Find the roots of the given equation by completing the square.
αx^2 + βx + δ = 0
Do you mean ax^2+ bx+c=0 ??
I think that's safe. The symbols used don't really matter. It's easier to type Roman letters, so I'll use those
ax^2 + bx + c = 0
a(x^2 + b/a x) = -c
a(x^2 + b/a x + (b/2a)^2) = (b/2a)^2 - c
a(x + (b/2a))^2 = (b^2 - 4ac)/4a
(x + b/2a)^2 = (b^2 - 4ac)/4a^2
x + b/2a = ±√(b^2 - 4ac)/2a
x = [-b ± √(b^2 - 4ac)]/2a
Look familiar?
post it.
To find the roots of the given equation by completing the square, follow these steps:
Step 1: Make sure the coefficient of the x^2 term, α, is equal to 1. If it is not, divide the entire equation by α.
Step 2: Move the constant term, δ, to the other side of the equation to form a perfect square trinomial on the left side.
αx^2 + βx = -δ
Step 3: Take half of the coefficient of the x term, β/2, and square it. Add this value to both sides of the equation.

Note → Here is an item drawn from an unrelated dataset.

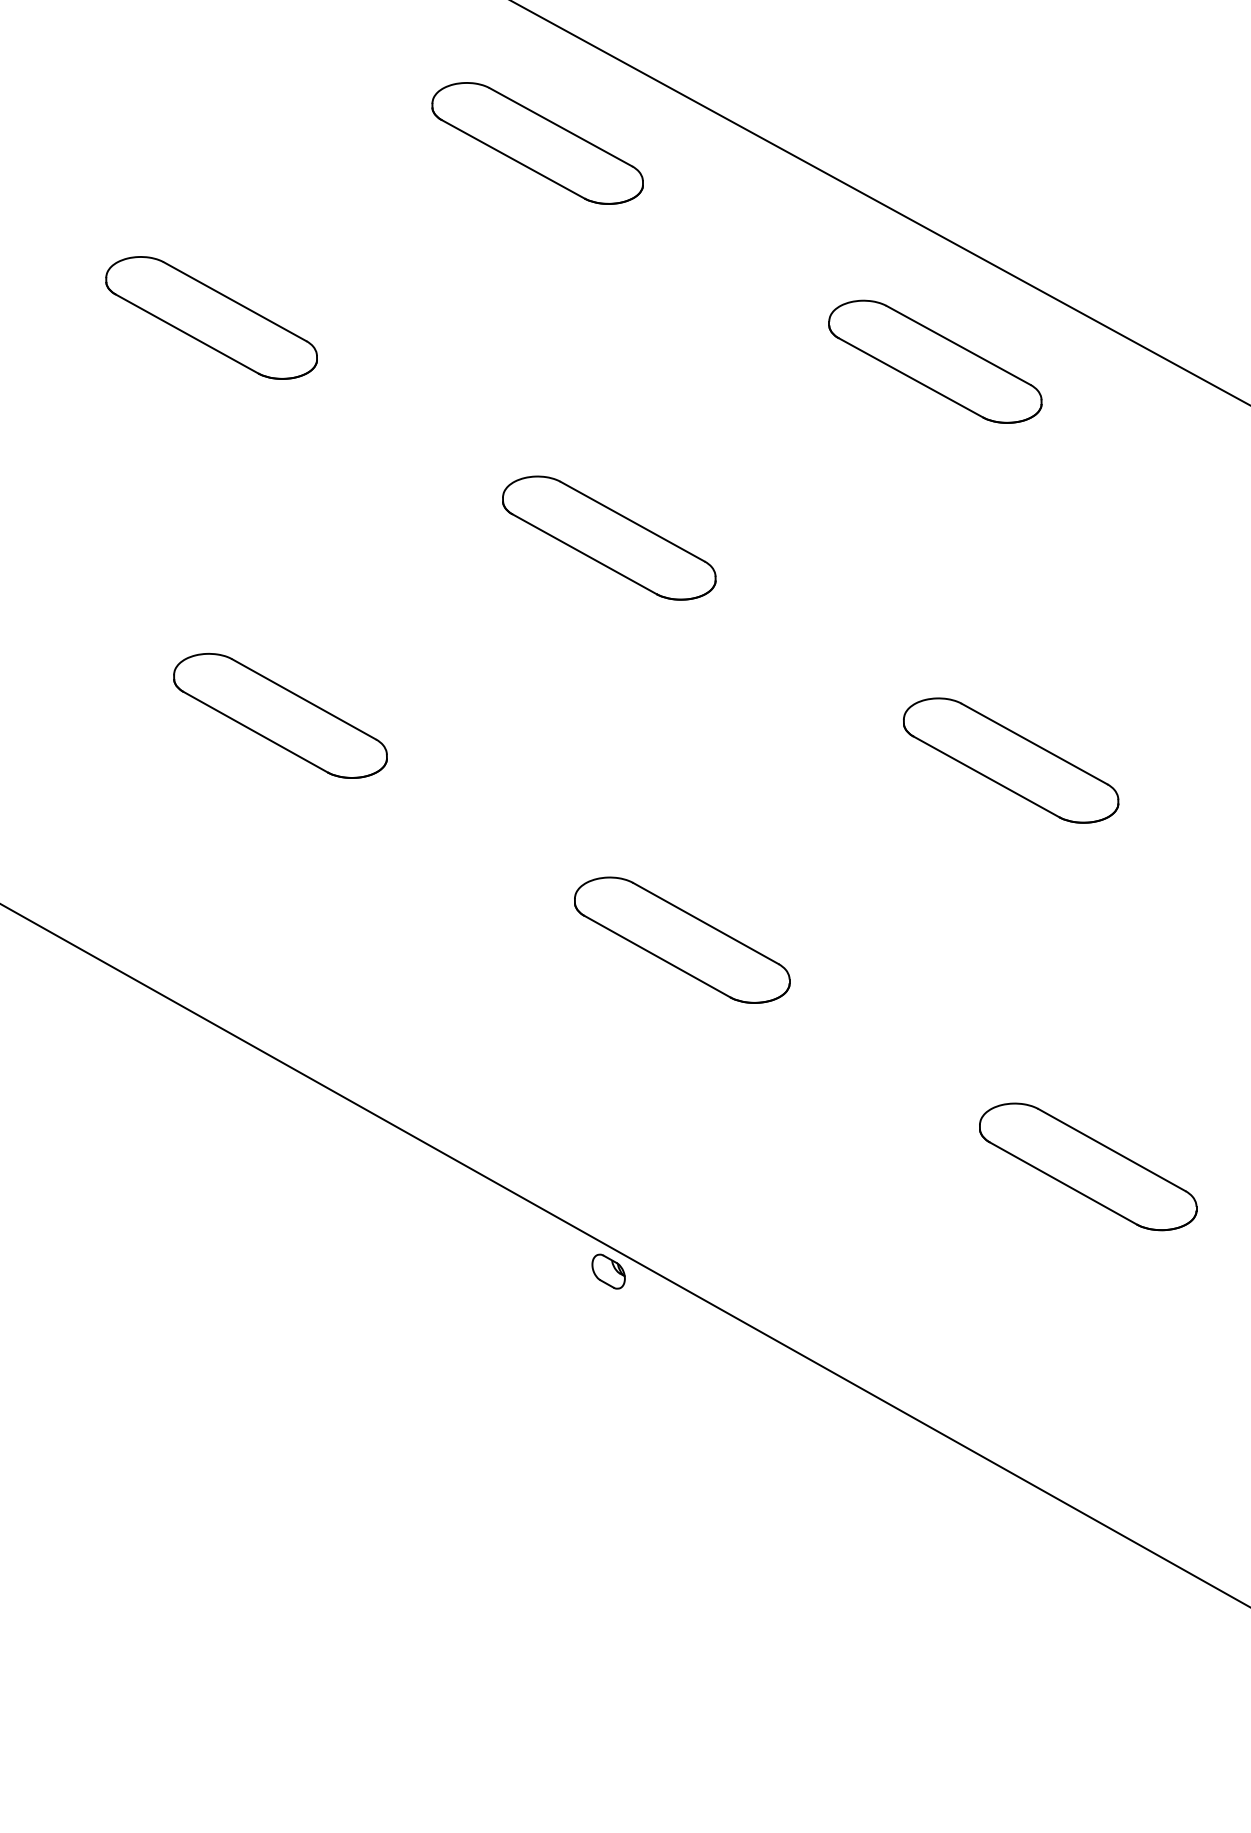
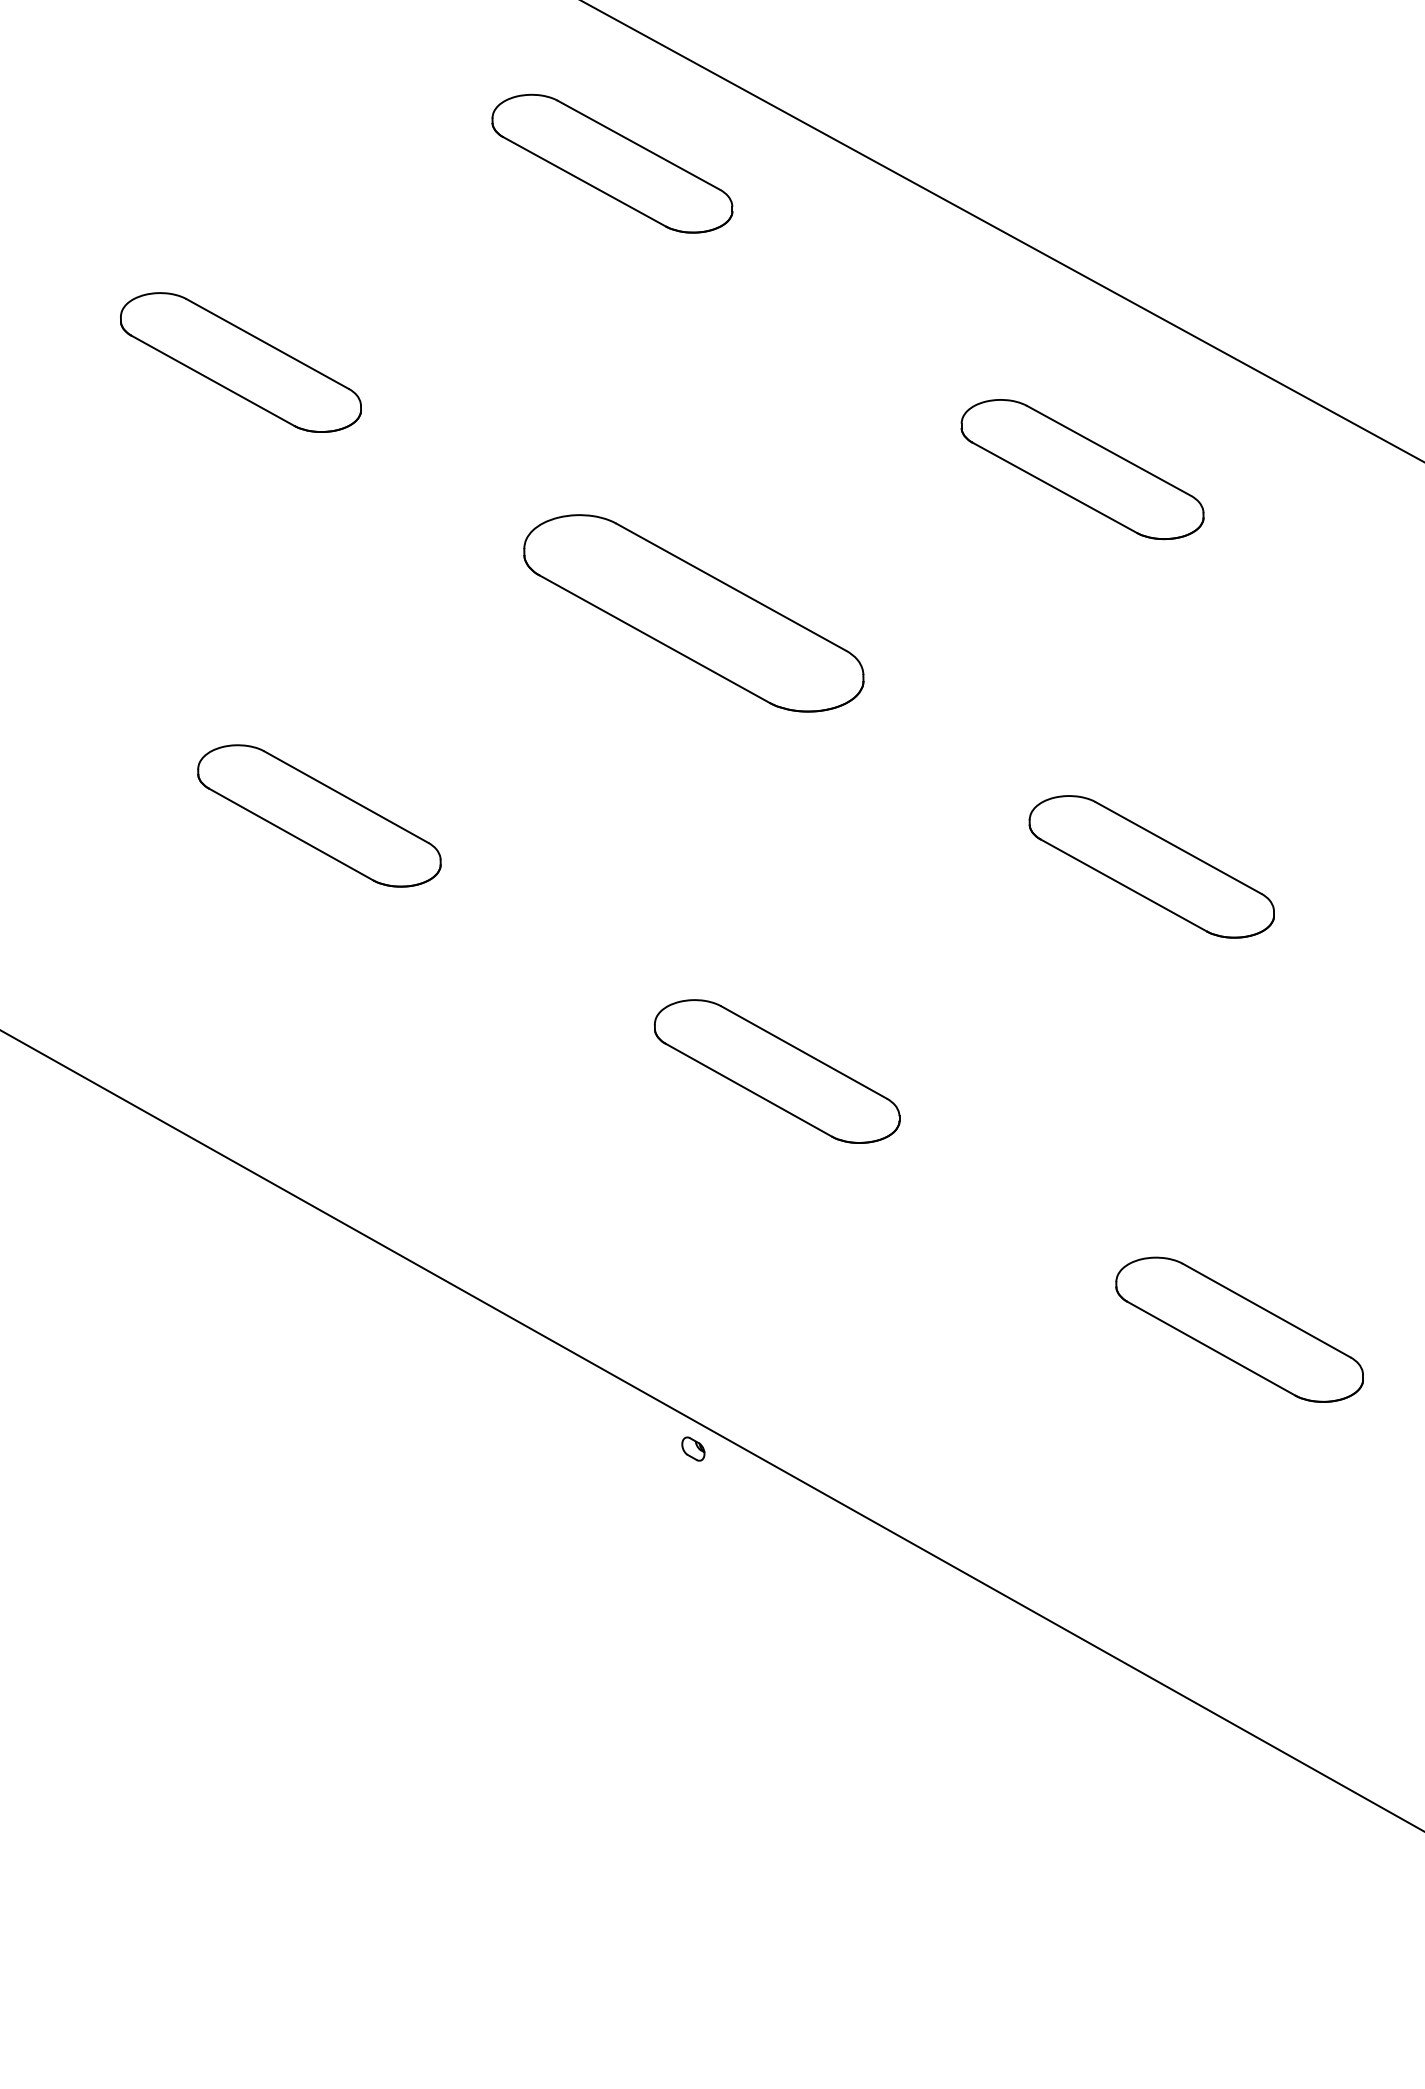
part: (935, 361) -> (1082, 469), moved
part: (609, 538) -> (694, 613), size x1.4
part: (608, 1271) -> (693, 1448), size x0.6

αx^2 + βx + (β/2)^2 = -δ + (β/2)^2
Simplifying, we get:
αx^2 + βx + (β^2/4α) = -δ + (β^2/4α)
Step 4: Rewrite the left side of the equation as a perfect square trinomial.
(√αx + β/(2√α))^2 = (β^2 - 4αδ)/(4α)
Step 5: Take the square root of both sides of the equation.
√(√αx + β/(2√α))^2 = ±√((β^2 - 4αδ)/(4α))
Simplifying, we get:
√αx + β/(2√α) = ±√((β^2 - 4αδ)/(4α))
Step 6: Isolate x by subtracting β/(2√α) from both sides of the equation.
√αx = -β/(2√α) ± √((β^2 - 4αδ)/(4α))
Step 7: Divide both sides of the equation by √α.
x = (-β ± √(β^2 - 4αδ))/(2α)
Now, the equation is in the form x = (-b ± √(b^2 - 4ac))/(2a), which represents the roots of the quadratic equation αx^2 + βx + δ = 0. The roots of the equation are the values of x that satisfy the equation.